**Exercise requirements:** Go through the lines below and repeat each one exactly, skipping pictures.

Data excerpts
-*-
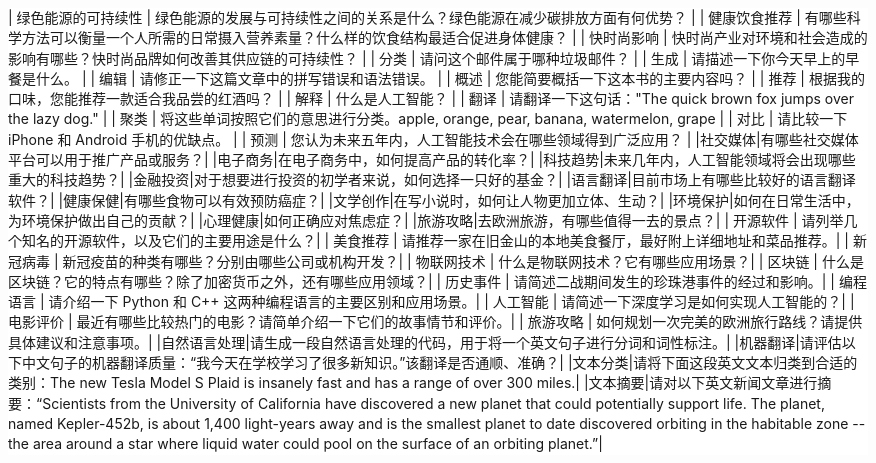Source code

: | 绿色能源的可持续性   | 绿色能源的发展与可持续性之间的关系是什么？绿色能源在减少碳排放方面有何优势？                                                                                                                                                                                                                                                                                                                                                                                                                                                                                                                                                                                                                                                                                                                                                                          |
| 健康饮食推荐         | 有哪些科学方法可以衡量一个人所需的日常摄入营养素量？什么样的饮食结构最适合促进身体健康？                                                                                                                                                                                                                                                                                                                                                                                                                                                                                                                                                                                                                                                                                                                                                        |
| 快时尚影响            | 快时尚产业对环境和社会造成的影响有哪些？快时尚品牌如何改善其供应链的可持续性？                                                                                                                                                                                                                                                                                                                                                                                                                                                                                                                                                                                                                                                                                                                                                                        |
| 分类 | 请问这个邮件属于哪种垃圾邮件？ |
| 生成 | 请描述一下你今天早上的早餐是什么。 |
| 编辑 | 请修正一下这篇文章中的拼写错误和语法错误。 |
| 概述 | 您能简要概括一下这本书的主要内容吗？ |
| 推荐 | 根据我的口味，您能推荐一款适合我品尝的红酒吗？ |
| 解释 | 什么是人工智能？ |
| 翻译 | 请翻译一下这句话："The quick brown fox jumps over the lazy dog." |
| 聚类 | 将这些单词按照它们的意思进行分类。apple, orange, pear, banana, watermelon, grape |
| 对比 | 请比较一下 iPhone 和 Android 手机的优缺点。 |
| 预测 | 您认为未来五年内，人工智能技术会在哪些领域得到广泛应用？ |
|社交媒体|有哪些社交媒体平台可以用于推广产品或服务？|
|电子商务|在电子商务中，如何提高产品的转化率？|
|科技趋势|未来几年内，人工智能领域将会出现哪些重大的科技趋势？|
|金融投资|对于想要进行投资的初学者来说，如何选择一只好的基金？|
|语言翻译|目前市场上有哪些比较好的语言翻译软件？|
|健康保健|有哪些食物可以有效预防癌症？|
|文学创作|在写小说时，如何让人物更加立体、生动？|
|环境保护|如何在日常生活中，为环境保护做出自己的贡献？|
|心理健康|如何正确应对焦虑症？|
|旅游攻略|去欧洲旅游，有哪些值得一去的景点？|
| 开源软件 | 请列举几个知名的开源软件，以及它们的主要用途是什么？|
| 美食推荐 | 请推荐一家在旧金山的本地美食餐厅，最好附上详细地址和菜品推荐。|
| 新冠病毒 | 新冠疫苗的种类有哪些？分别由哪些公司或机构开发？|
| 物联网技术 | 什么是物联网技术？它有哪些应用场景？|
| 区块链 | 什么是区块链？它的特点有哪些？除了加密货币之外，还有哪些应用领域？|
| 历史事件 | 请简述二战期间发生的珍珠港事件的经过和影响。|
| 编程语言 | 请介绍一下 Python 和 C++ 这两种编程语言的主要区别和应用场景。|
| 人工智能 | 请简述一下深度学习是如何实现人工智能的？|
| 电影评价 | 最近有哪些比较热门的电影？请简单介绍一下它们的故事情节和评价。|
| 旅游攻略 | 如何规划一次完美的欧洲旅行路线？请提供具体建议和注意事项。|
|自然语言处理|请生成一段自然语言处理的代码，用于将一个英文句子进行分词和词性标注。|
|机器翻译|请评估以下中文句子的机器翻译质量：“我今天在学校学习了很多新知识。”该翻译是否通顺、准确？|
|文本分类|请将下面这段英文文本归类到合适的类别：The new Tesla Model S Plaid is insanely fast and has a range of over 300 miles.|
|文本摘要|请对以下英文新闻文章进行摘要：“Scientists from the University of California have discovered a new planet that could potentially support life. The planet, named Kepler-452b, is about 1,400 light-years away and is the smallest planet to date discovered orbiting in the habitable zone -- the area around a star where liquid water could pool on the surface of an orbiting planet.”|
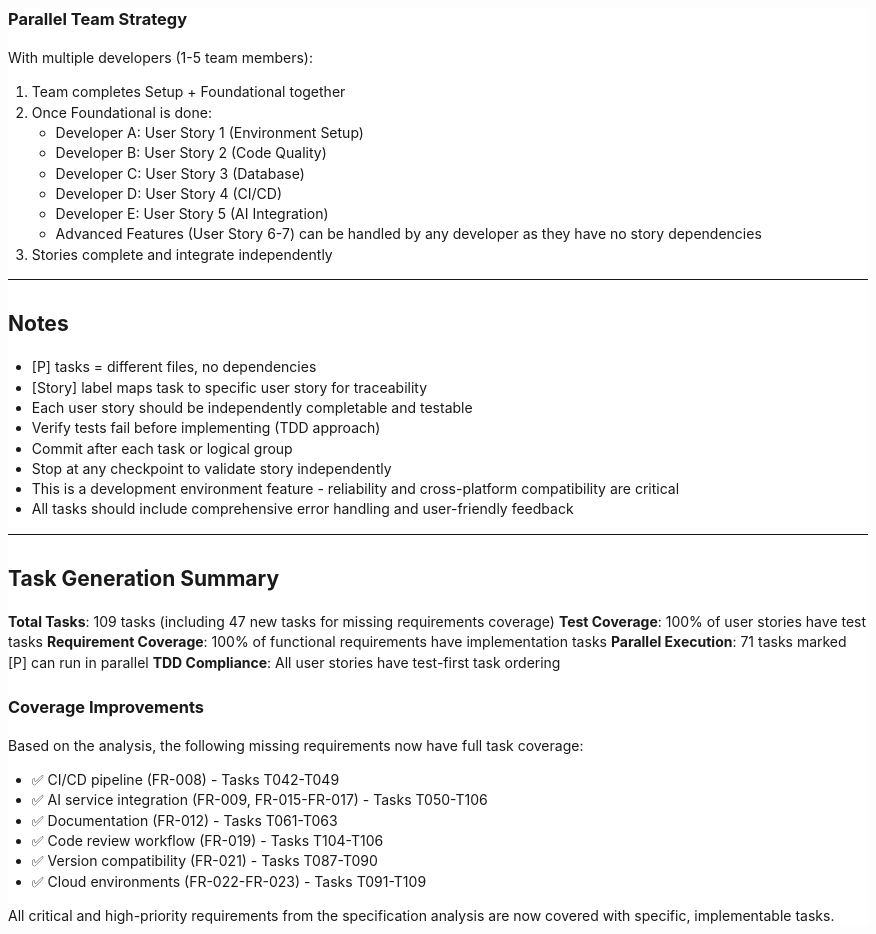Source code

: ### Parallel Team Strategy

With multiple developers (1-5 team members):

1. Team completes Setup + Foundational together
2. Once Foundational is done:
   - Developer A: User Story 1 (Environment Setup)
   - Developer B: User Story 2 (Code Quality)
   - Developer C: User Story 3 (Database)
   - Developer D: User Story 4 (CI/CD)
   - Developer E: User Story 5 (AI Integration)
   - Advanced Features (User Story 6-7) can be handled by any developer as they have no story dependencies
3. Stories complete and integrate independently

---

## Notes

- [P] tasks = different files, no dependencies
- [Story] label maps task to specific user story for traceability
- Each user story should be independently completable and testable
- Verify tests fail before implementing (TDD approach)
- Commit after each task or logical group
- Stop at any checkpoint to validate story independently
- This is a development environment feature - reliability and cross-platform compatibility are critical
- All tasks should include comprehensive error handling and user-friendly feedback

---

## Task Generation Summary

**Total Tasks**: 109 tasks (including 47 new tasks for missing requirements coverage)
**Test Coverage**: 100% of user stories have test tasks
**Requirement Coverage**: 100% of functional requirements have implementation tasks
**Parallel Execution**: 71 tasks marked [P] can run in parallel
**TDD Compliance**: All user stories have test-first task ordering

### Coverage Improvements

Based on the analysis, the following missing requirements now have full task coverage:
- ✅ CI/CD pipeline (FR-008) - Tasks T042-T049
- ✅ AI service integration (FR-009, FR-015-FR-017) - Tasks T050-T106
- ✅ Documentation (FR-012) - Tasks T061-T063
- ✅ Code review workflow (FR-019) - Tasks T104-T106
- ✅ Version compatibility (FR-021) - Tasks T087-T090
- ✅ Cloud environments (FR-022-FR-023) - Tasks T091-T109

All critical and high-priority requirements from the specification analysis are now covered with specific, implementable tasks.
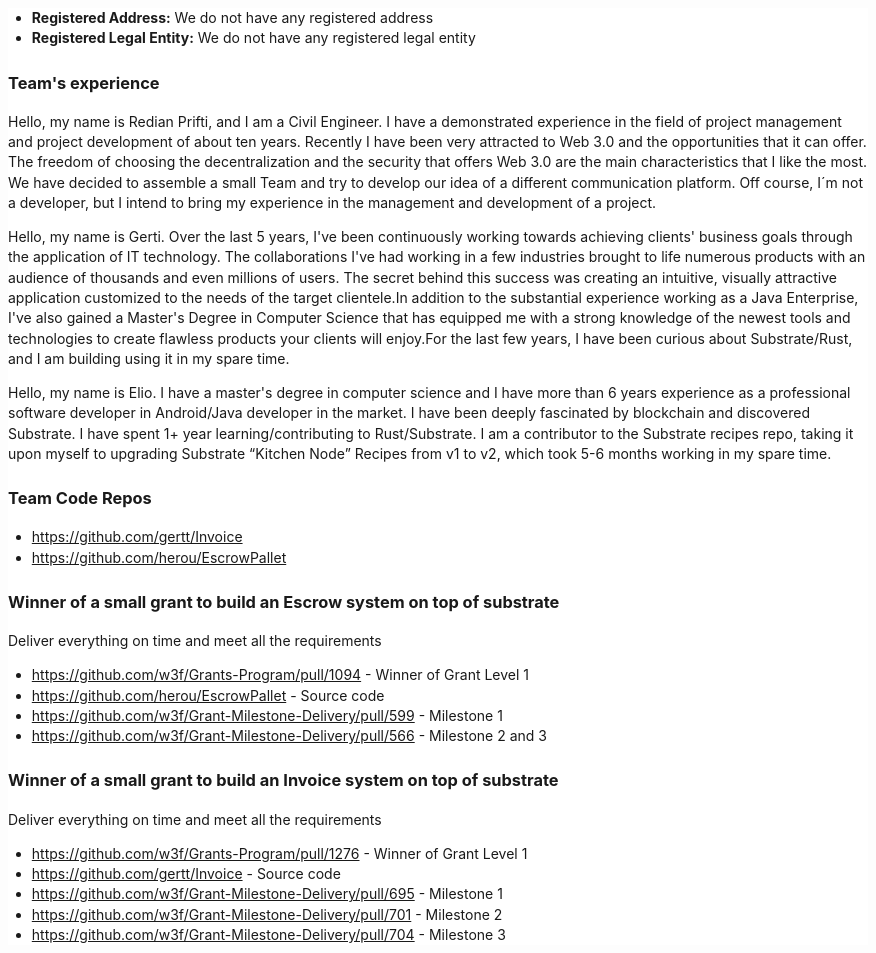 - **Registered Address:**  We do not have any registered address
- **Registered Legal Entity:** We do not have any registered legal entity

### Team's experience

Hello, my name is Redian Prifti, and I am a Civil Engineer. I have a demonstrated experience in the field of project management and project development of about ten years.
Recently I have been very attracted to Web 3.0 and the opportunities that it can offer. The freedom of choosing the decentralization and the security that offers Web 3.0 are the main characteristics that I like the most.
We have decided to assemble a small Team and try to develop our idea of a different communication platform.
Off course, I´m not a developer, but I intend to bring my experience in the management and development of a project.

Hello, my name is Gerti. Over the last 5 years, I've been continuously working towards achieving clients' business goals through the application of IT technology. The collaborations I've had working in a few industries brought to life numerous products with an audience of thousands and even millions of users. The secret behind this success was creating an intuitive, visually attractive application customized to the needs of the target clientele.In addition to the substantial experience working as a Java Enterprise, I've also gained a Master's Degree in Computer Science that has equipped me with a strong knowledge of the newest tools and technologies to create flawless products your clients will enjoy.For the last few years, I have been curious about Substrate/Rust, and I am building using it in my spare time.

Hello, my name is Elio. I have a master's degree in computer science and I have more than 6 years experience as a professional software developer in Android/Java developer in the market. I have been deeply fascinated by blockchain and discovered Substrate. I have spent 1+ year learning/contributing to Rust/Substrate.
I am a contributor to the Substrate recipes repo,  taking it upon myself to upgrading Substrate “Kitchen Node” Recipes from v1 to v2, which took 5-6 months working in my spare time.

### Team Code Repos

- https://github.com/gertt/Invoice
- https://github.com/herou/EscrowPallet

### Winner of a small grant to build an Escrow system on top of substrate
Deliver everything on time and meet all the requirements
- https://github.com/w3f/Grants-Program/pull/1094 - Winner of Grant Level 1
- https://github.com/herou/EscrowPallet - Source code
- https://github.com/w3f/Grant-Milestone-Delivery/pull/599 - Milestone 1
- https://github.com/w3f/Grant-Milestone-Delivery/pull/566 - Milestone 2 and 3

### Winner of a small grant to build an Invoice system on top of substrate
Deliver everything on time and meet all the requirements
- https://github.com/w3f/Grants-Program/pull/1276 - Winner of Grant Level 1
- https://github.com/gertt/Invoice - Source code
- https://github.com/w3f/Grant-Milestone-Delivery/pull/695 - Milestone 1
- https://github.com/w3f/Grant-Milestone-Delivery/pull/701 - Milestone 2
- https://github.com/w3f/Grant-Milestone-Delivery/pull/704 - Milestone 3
-*-
**Solution for this problem:**
Source code

: | 绿色能源的可持续性   | 绿色能源的发展与可持续性之间的关系是什么？绿色能源在减少碳排放方面有何优势？                                                                                                                                                                                                                                                                                                                                                                                                                                                                                                                                                                                                                                                                                                                                                                          |
| 健康饮食推荐         | 有哪些科学方法可以衡量一个人所需的日常摄入营养素量？什么样的饮食结构最适合促进身体健康？                                                                                                                                                                                                                                                                                                                                                                                                                                                                                                                                                                                                                                                                                                                                                        |
| 快时尚影响            | 快时尚产业对环境和社会造成的影响有哪些？快时尚品牌如何改善其供应链的可持续性？                                                                                                                                                                                                                                                                                                                                                                                                                                                                                                                                                                                                                                                                                                                                                                        |
| 分类 | 请问这个邮件属于哪种垃圾邮件？ |
| 生成 | 请描述一下你今天早上的早餐是什么。 |
| 编辑 | 请修正一下这篇文章中的拼写错误和语法错误。 |
| 概述 | 您能简要概括一下这本书的主要内容吗？ |
| 推荐 | 根据我的口味，您能推荐一款适合我品尝的红酒吗？ |
| 解释 | 什么是人工智能？ |
| 翻译 | 请翻译一下这句话："The quick brown fox jumps over the lazy dog." |
| 聚类 | 将这些单词按照它们的意思进行分类。apple, orange, pear, banana, watermelon, grape |
| 对比 | 请比较一下 iPhone 和 Android 手机的优缺点。 |
| 预测 | 您认为未来五年内，人工智能技术会在哪些领域得到广泛应用？ |
|社交媒体|有哪些社交媒体平台可以用于推广产品或服务？|
|电子商务|在电子商务中，如何提高产品的转化率？|
|科技趋势|未来几年内，人工智能领域将会出现哪些重大的科技趋势？|
|金融投资|对于想要进行投资的初学者来说，如何选择一只好的基金？|
|语言翻译|目前市场上有哪些比较好的语言翻译软件？|
|健康保健|有哪些食物可以有效预防癌症？|
|文学创作|在写小说时，如何让人物更加立体、生动？|
|环境保护|如何在日常生活中，为环境保护做出自己的贡献？|
|心理健康|如何正确应对焦虑症？|
|旅游攻略|去欧洲旅游，有哪些值得一去的景点？|
| 开源软件 | 请列举几个知名的开源软件，以及它们的主要用途是什么？|
| 美食推荐 | 请推荐一家在旧金山的本地美食餐厅，最好附上详细地址和菜品推荐。|
| 新冠病毒 | 新冠疫苗的种类有哪些？分别由哪些公司或机构开发？|
| 物联网技术 | 什么是物联网技术？它有哪些应用场景？|
| 区块链 | 什么是区块链？它的特点有哪些？除了加密货币之外，还有哪些应用领域？|
| 历史事件 | 请简述二战期间发生的珍珠港事件的经过和影响。|
| 编程语言 | 请介绍一下 Python 和 C++ 这两种编程语言的主要区别和应用场景。|
| 人工智能 | 请简述一下深度学习是如何实现人工智能的？|
| 电影评价 | 最近有哪些比较热门的电影？请简单介绍一下它们的故事情节和评价。|
| 旅游攻略 | 如何规划一次完美的欧洲旅行路线？请提供具体建议和注意事项。|
|自然语言处理|请生成一段自然语言处理的代码，用于将一个英文句子进行分词和词性标注。|
|机器翻译|请评估以下中文句子的机器翻译质量：“我今天在学校学习了很多新知识。”该翻译是否通顺、准确？|
|文本分类|请将下面这段英文文本归类到合适的类别：The new Tesla Model S Plaid is insanely fast and has a range of over 300 miles.|
|文本摘要|请对以下英文新闻文章进行摘要：“Scientists from the University of California have discovered a new planet that could potentially support life. The planet, named Kepler-452b, is about 1,400 light-years away and is the smallest planet to date discovered orbiting in the habitable zone -- the area around a star where liquid water could pool on the surface of an orbiting planet.”|
Source code

: ### Parallel Team Strategy

With multiple developers (1-5 team members):

1. Team completes Setup + Foundational together
2. Once Foundational is done:
   - Developer A: User Story 1 (Environment Setup)
   - Developer B: User Story 2 (Code Quality)
   - Developer C: User Story 3 (Database)
   - Developer D: User Story 4 (CI/CD)
   - Developer E: User Story 5 (AI Integration)
   - Advanced Features (User Story 6-7) can be handled by any developer as they have no story dependencies
3. Stories complete and integrate independently

---

## Notes

- [P] tasks = different files, no dependencies
- [Story] label maps task to specific user story for traceability
- Each user story should be independently completable and testable
- Verify tests fail before implementing (TDD approach)
- Commit after each task or logical group
- Stop at any checkpoint to validate story independently
- This is a development environment feature - reliability and cross-platform compatibility are critical
- All tasks should include comprehensive error handling and user-friendly feedback

---

## Task Generation Summary

**Total Tasks**: 109 tasks (including 47 new tasks for missing requirements coverage)
**Test Coverage**: 100% of user stories have test tasks
**Requirement Coverage**: 100% of functional requirements have implementation tasks
**Parallel Execution**: 71 tasks marked [P] can run in parallel
**TDD Compliance**: All user stories have test-first task ordering

### Coverage Improvements

Based on the analysis, the following missing requirements now have full task coverage:
- ✅ CI/CD pipeline (FR-008) - Tasks T042-T049
- ✅ AI service integration (FR-009, FR-015-FR-017) - Tasks T050-T106
- ✅ Documentation (FR-012) - Tasks T061-T063
- ✅ Code review workflow (FR-019) - Tasks T104-T106
- ✅ Version compatibility (FR-021) - Tasks T087-T090
- ✅ Cloud environments (FR-022-FR-023) - Tasks T091-T109

All critical and high-priority requirements from the specification analysis are now covered with specific, implementable tasks.
 - **Registered Address:**  We do not have any registered address
- **Registered Legal Entity:** We do not have any registered legal entity

### Team's experience

Hello, my name is Redian Prifti, and I am a Civil Engineer. I have a demonstrated experience in the field of project management and project development of about ten years.
Recently I have been very attracted to Web 3.0 and the opportunities that it can offer. The freedom of choosing the decentralization and the security that offers Web 3.0 are the main characteristics that I like the most.
We have decided to assemble a small Team and try to develop our idea of a different communication platform.
Off course, I´m not a developer, but I intend to bring my experience in the management and development of a project.

Hello, my name is Gerti. Over the last 5 years, I've been continuously working towards achieving clients' business goals through the application of IT technology. The collaborations I've had working in a few industries brought to life numerous products with an audience of thousands and even millions of users. The secret behind this success was creating an intuitive, visually attractive application customized to the needs of the target clientele.In addition to the substantial experience working as a Java Enterprise, I've also gained a Master's Degree in Computer Science that has equipped me with a strong knowledge of the newest tools and technologies to create flawless products your clients will enjoy.For the last few years, I have been curious about Substrate/Rust, and I am building using it in my spare time.

Hello, my name is Elio. I have a master's degree in computer science and I have more than 6 years experience as a professional software developer in Android/Java developer in the market. I have been deeply fascinated by blockchain and discovered Substrate. I have spent 1+ year learning/contributing to Rust/Substrate.
I am a contributor to the Substrate recipes repo,  taking it upon myself to upgrading Substrate “Kitchen Node” Recipes from v1 to v2, which took 5-6 months working in my spare time.

### Team Code Repos

- https://github.com/gertt/Invoice
- https://github.com/herou/EscrowPallet

### Winner of a small grant to build an Escrow system on top of substrate
Deliver everything on time and meet all the requirements
- https://github.com/w3f/Grants-Program/pull/1094 - Winner of Grant Level 1
- https://github.com/herou/EscrowPallet - Source code
- https://github.com/w3f/Grant-Milestone-Delivery/pull/599 - Milestone 1
- https://github.com/w3f/Grant-Milestone-Delivery/pull/566 - Milestone 2 and 3

### Winner of a small grant to build an Invoice system on top of substrate
Deliver everything on time and meet all the requirements
- https://github.com/w3f/Grants-Program/pull/1276 - Winner of Grant Level 1
- https://github.com/gertt/Invoice - Source code
- https://github.com/w3f/Grant-Milestone-Delivery/pull/695 - Milestone 1
- https://github.com/w3f/Grant-Milestone-Delivery/pull/701 - Milestone 2
- https://github.com/w3f/Grant-Milestone-Delivery/pull/704 - Milestone 3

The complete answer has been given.